İstanbul’un prestijli klasik batı müziği organizasyonlarından İstanbul Resitalleri bu kez efsanevi piyanist Stephen Kovacevich’i konuk etti. 12 Nisan 2019 Cuma 20:00’de Emirgan’daki Sakıp Sabancı Müzesi'ndeki 'the Seed salonunda dinleyicileri ile buluşan sanatçı için ünlü İngiliz orkestra şefi Leopold Stokowski, yazdığı bir notta şöyle demişti: “Philadelphia Orkestrası ile yapmaya çalıştığım şeyi, ayaklarınızla yapıyorsunuz!"
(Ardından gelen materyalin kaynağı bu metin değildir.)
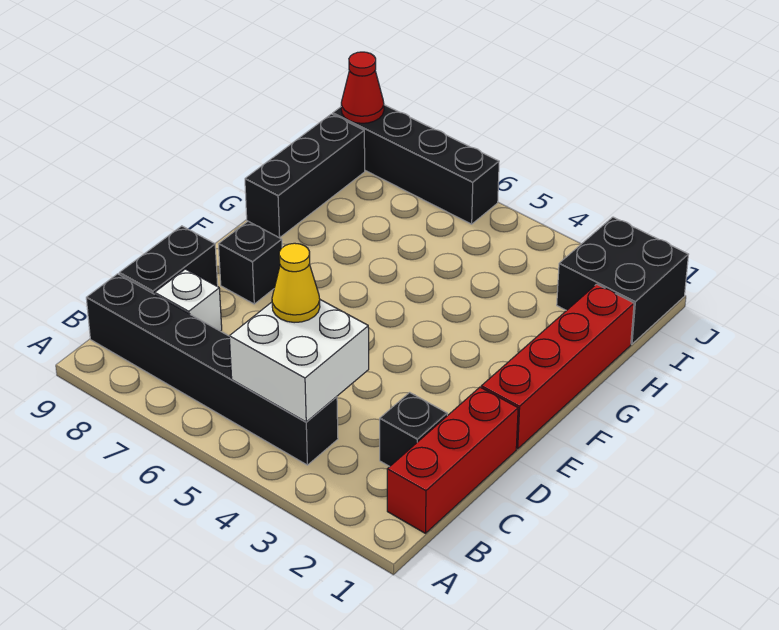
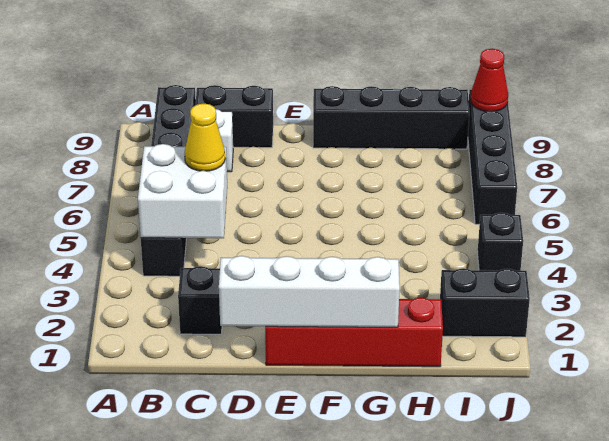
red 1x3 brick [387,387,518,533] -> none
none -> white 1x4 brick [219,256,400,327]
black 1x1 brick [219,221,282,304] -> black 1x1 brick moved to [478,213,523,271]
black 1x3 brick [245,114,365,238] -> black 1x4 brick [313,86,469,149]
black 2x2 brick [557,217,689,344] -> black 1x2 brick [440,268,530,337]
Klasik müzik izleyicileri bu iyi piyanisti ismen ya da bir konserine tanıklık etmiş olarak tanıyor. 1992’de CRR’de konser, 2003’de Aksanat’ta ustalık sınıfı, 2005’de ve 2007’de Akbank Oda Orkestrası ve Cem Mansur şefliğinde 2 konser ile zaten biliyordu. Bu kez İstanbul Resitalleri’nin davetlisi olarak gelmişti. Piyanist Kovacevich bu konserini Alman bestecilere ayırmıştı. Bach, Beethoven ve Schubert.
Efsane piyanist sahneye gelerek piyanosundan o güzel ezgileri bize sunduğu zaman, bu melodilerin bizdeki izlenimlerini zihnimizden geçirirken, kendisine, boş yere efsane denilmemiş olduğunu hemen hissediyorsunuz.
Konserin ilk eseri J.S.Bach’ın 1726-29 yılları arasında bestelemiş olduğu 4 numaralı re majör BWV 828 Partitası idi. Yedi bölümden oluşan eseri bu efsane sanatçıdan dinlerken hepimiz huşu içinde, kendimizden geçmiştik.
Konserin ikinci eseri L.V.Beethoven’in Op. 110, 31 numaralı la bemol majör Piyano Sonatı idi. Bestecinin karaciğer rahatsızlıklarının başladığı dönemde bestelenmiş olan bu piyano sonatı için dönemin müzik eleştirmenleri, ilgili, sanatçının verimliliğinde bir düşüş olduğu konusunda yorum yapmışlardı. Bununla birlikte, bazı ezgilerinin, bestecinin Missa Solemnis’in işaretlerini verdiğini de belirtirler. Usta piyanistin, Beethoven’e yaraşır yorumu hepimizin besteciye olan hayranlığını arttırmış oldu. Bu eserden sonra ara oldu.
Aradan sonra konserin son eseri F. Schubert’in D.960 21 numaralı si bemol majör Piyano Sonatı idi. Dört bölümden oluşan piyano sonatı, 31 yaşında yaşama veda eden bestecinin, yaşamının son zamanlarında bestelemiş olduğu üç piyano sonatından biri. Eserde biri birine zıt ifadeler içeren birinci bölümden sonra hüzünlü melodilerin yer aldığı ikinci bölüme geçilir. Neşeli olan üçüncü bölümün ardından rondo tarzında dans ritimleri ile örtülü, bir önceki sonatla hemen hemen aynı yapıya sahip olan sonat bu şekilde neşeli olarak sona erer. Kovacevich son derece usta olduğu yorumlama tekniği ile konserini başarılı bir şekilde tamamlayarak, coşkulu alkışlarla karşılık buldu. Alkışlar kesilmeyince, sahneye tekrar çıkan sanatçı, seyircilerin bu denli alkışları karşısında, çok kısa iki parça olarak bis eser çalacağını söyleyerek piyanosunun başına geçerek, dinleyicileri mutlu bir şekilde evlerine yolladı.
İstanbul Resitalleri Genel Koordinatörü Nazan Ceylan bu konserle ilgili olarak şunları söyledi:
“İstanbul Resitalleri’nde efsane bir ismi ağırlamaktan gurur duyduk. İstanbul Resitalleri’ni yaratmamıza vesile olan sanatçılarımıza, ilk günden bugüne birlikte yol aldığımız bireysel ve kurumsal tüm dostlarımıza, kıymetli izleyicilerimize ve emeği geçen herkese çok teşekkür ederiz.”
Ben de bu efsane piyanisti İstanbul dinleyicisine davet ettiği için kurum yönetimine teşekkür ediyorum.